■ **BRIEF**
Transcribe the passage of the article on soft tissue sarcoma from "Musculoskeletal sarcomas comprise" to "a poor outcome.".

■ **TEXT UNDER STUDY**
*** Block opens ***
Improving the management of soft tissue sarcoma

Diagnosis and treatment should be given in specialist centres
Anders Rydholm, Associate professor

Musculoskeletal sarcomas comprise 1% of all malignancies and have traditionally been associated with a poor prognosis. However, the past two decades have shown a dramatic improvement in prognosis for osteosarcoma and Ewing′s sarcoma when treated by teams of pathologists, radiologists, oncologists, and surgeons who can provide the necessary combination of chemotherapy, surgery, and radiotherapy. A similar evolution has also occurred in some places in the treatment of soft tissue sarcoma. However, whereas no one questions that patients with bone sarcomas should be treated at specialist tumour centres, many patients with soft tissue sarcoma (which is at least twice as common) are treated outside such centres, often with a poor outcome.

Last December Clasby et al reported recent treatment outcomes for soft tissue sarcoma in the South East Thames region of England.1 The first surgical procedure was a marginal excision (shelling out) in two thirds of cases. Less than half of these patients were given radiotherapy or had a re-excision with wider margins. This means that almost half of the patients had inadequate treatment. Consequently, the local recurrence rate was high and, with longer follow up, recurrence will probably occur in at least a third of the patients. This poor treatment is not unique: most reports from specialist centres all over the world include a substantial proportion of patients first referred after local recurrence because of earlier inappropriate treatment.24 How many patients who are not referred at all is not known. In a Swedish study the local recurrence rate was three times higher in patients treated outside a tumour centre.5 Local recurrence may be detrimental to the patient and is expensive. In a recent Scandinavian investigation the median cost of operation for local recurrence was £7000 (US$11 000) and a fifth of the patients needed an amputation (C Trovik, personal communication).
*** Block closes ***
■ **RECORDS PROVIDED**
*** Block opens ***
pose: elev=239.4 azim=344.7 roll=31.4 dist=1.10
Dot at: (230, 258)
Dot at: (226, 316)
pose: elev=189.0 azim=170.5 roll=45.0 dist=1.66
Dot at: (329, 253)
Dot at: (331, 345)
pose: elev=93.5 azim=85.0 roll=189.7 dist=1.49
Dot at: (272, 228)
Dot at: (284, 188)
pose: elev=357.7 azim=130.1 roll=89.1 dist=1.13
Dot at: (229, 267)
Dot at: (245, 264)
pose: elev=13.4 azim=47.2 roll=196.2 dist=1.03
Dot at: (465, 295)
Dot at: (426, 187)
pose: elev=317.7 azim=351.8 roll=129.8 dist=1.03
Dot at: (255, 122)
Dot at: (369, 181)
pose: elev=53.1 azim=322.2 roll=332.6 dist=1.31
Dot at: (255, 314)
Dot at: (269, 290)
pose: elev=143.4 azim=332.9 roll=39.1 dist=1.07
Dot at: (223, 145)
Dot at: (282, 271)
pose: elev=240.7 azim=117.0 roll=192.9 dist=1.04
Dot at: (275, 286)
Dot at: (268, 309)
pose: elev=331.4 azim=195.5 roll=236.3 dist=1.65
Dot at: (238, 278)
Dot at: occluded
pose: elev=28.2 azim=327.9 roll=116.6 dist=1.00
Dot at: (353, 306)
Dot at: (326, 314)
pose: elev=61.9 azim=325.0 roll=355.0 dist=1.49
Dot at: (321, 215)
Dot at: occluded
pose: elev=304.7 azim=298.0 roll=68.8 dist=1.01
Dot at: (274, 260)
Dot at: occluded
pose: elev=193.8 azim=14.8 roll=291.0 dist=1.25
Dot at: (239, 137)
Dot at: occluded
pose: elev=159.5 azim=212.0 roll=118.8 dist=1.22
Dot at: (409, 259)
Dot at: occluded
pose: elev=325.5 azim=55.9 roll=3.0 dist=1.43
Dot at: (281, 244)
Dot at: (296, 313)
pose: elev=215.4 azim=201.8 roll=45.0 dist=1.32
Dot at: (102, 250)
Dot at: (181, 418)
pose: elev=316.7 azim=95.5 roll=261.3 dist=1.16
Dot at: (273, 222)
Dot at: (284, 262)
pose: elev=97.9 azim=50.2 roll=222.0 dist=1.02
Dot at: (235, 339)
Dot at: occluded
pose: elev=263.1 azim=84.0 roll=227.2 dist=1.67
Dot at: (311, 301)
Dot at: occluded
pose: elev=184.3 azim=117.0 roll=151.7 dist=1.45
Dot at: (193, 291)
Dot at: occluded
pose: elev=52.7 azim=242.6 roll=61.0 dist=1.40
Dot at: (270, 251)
*** Block closes ***
■ **SOLUTION TO THIS PROBLEM**
Musculoskeletal sarcomas comprise 1% of all malignancies and have traditionally been associated with a poor prognosis. However, the past two decades have shown a dramatic improvement in prognosis for osteosarcoma and Ewing′s sarcoma when treated by teams of pathologists, radiologists, oncologists, and surgeons who can provide the necessary combination of chemotherapy, surgery, and radiotherapy. A similar evolution has also occurred in some places in the treatment of soft tissue sarcoma. However, whereas no one questions that patients with bone sarcomas should be treated at specialist tumour centres, many patients with soft tissue sarcoma (which is at least twice as common) are treated outside such centres, often with a poor outcome.